Work to complete:
Repeat every entry exactly. Pictures stay out.

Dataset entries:
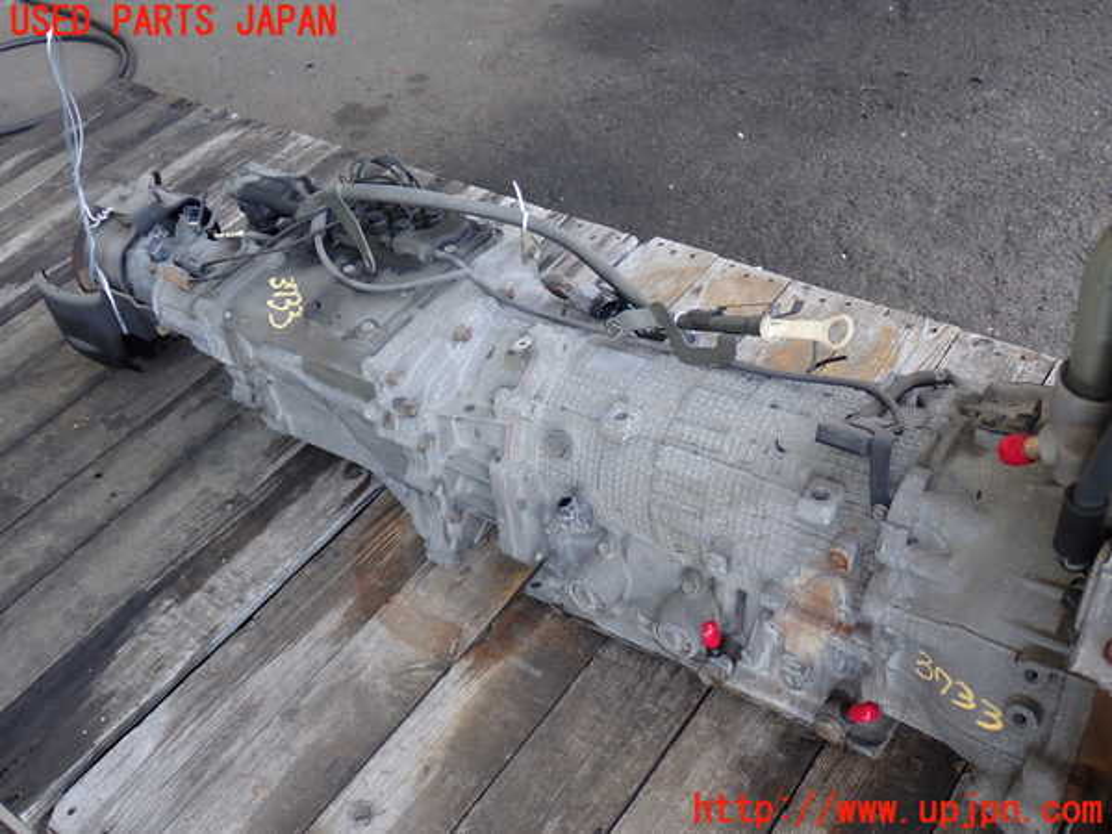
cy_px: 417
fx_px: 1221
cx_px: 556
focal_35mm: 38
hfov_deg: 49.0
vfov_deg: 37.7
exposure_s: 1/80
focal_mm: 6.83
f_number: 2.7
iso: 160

Reply to the exercise:
cy_px: 417
fx_px: 1221
cx_px: 556
focal_35mm: 38
hfov_deg: 49.0
vfov_deg: 37.7
exposure_s: 1/80
focal_mm: 6.83
f_number: 2.7
iso: 160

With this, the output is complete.